Required work.
Word for word, set down every line of the entries below from the line with "ottoman: none [703,754,896,934]" to the line with "pouf: none [410,512,514,587]", including both, and no other line.

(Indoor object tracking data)
= = = =

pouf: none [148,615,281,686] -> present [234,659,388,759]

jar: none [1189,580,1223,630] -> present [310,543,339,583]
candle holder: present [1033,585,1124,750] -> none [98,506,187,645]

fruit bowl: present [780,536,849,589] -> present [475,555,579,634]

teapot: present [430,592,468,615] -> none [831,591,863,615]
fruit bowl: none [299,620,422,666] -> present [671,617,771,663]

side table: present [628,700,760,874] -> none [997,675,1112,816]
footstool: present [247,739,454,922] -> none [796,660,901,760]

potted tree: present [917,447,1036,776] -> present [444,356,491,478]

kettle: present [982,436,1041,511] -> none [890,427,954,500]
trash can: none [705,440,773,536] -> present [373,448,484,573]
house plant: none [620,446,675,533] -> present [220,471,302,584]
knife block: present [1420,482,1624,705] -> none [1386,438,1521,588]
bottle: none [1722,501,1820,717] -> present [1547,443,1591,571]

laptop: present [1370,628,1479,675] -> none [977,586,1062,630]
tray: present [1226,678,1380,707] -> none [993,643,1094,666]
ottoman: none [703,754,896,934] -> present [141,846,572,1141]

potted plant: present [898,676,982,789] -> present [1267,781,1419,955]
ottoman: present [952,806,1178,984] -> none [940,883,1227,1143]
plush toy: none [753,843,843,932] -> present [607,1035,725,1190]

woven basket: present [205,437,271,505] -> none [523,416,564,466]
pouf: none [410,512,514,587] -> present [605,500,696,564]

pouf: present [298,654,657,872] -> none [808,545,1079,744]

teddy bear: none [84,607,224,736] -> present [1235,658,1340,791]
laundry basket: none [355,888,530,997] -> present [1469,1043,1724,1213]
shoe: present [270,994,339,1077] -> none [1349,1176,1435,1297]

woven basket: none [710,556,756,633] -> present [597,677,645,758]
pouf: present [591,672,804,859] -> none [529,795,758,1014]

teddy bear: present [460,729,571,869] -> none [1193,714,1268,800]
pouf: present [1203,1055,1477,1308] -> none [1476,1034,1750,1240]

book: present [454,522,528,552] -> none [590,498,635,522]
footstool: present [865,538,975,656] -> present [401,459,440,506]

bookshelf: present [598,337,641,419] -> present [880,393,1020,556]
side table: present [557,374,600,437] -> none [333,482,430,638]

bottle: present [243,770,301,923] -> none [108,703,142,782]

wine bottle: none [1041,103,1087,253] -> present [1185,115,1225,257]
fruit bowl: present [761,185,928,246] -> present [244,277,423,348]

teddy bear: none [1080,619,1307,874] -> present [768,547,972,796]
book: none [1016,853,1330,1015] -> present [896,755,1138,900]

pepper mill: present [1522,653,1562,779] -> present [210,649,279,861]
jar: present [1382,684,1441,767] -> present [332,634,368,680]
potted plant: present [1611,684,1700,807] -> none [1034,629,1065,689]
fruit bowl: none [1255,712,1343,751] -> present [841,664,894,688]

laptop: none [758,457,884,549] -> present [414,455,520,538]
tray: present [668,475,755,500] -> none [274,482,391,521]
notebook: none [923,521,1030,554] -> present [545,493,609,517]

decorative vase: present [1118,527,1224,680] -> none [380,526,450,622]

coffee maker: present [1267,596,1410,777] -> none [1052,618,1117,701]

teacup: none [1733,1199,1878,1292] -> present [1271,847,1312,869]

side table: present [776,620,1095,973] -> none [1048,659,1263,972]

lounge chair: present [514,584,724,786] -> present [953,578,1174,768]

= = = =

Task output.
ottoman: none [703,754,896,934] -> present [141,846,572,1141]

potted plant: present [898,676,982,789] -> present [1267,781,1419,955]
ottoman: present [952,806,1178,984] -> none [940,883,1227,1143]
plush toy: none [753,843,843,932] -> present [607,1035,725,1190]

woven basket: present [205,437,271,505] -> none [523,416,564,466]
pouf: none [410,512,514,587] -> present [605,500,696,564]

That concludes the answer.